Une déclaration qui n’est pas tombée dans l’oreille d’un sourd : « L’interview de Jadot dans Libération était encore inimaginable il y a un mois », pointe Jérôme Gleizes, conseiller de Paris, et mandataire national de la motion d’Alain Coulombel, qui estime que lui et ses camarades du « souffle de l’écologie » sont « paradoxalement devenus prescripteurs [des enjeux du congrès] alors que nous ne sommes pas aux manettes ».

Il est vrai que, ces derniers temps, beaucoup à EELV ont renoué avec l’usage du mot « gauche ». Lors d’un déjeuner avec la presse, deux jours avant le premier tour, la « jadotiste » Éva Sas soulignait ainsi que si elle portait « la singularité du projet écologique : la radicalité sur les questions environnementales et l’envie de victoire », elle était aussi « une vraie femme de gauche » qui n’avait « absolument rien en commun avec La République en marche ».

Le congrès des Verts accouchera-t-il d’un rapprochement rapide et tangible avec la gauche actuelle ? Le profil politique de Julien Bayou, ancré dans les luttes sociales, ne l’exclut pas. L’ancien activiste du collectif Jeudi Noir œuvra d’ailleurs, en 2014, pour faciliter les discussions entre son parti et Jean-Luc Mélenchon – avant de jeter l’éponge. Il défendit aussi, avant de changer d’avis, l’idée d’une liste commune avec les troupes de Benoît Hamon pour les dernières élections européennes.

« Julien a une vision plutôt proche de la nôtre,même s’il n’a pas voulu fâcher Jadot pendant les européennes », souligne Alain Coulombel, persuadé que « le congrès s’est joué en fonction de notre motion, la seule qui proposait un projet stratégique clair. Le curseur s’est déplacé vers un équilibre plus nuancé que la ligne portée par Yannick Jadot aux européennes, même s’il reste encore du boulot pour faire accepter que nous devons travailler, sans perdre de temps, à former un nouveau pôle avec d’autres militants ».
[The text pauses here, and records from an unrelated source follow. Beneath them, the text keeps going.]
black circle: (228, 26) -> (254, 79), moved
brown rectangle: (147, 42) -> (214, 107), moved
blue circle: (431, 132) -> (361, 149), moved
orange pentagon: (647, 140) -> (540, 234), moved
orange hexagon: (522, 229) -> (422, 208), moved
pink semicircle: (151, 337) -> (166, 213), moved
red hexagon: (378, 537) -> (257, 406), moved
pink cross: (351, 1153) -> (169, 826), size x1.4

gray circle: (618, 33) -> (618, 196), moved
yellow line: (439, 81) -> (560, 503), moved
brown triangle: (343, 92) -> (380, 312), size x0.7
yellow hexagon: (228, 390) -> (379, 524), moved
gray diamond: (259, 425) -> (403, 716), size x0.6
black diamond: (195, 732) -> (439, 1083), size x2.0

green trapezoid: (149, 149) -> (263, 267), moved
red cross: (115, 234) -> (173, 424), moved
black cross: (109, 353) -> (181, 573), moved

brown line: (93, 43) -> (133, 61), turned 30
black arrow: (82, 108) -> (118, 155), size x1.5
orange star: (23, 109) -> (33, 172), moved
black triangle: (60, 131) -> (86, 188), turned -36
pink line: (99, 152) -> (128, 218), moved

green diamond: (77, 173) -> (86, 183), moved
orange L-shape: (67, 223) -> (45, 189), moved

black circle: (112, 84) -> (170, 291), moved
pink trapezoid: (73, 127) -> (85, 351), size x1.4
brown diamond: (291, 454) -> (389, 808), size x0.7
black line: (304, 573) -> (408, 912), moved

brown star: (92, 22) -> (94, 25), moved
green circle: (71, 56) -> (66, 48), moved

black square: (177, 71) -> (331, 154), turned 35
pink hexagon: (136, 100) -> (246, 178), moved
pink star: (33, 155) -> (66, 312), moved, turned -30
Pour le secrétaire national qui sera élu le 30 novembre, l’agenda s’annonce en tout cas chargé : élections municipales et sénatoriales l’an prochain, départementales et régionales en 2021, puis présidentielle et législatives en 2022. Les écologistes n’ont jamais eu autant le vent dans le dos ; le prochain patron des Verts n’aura donc pas droit à la faute de carre.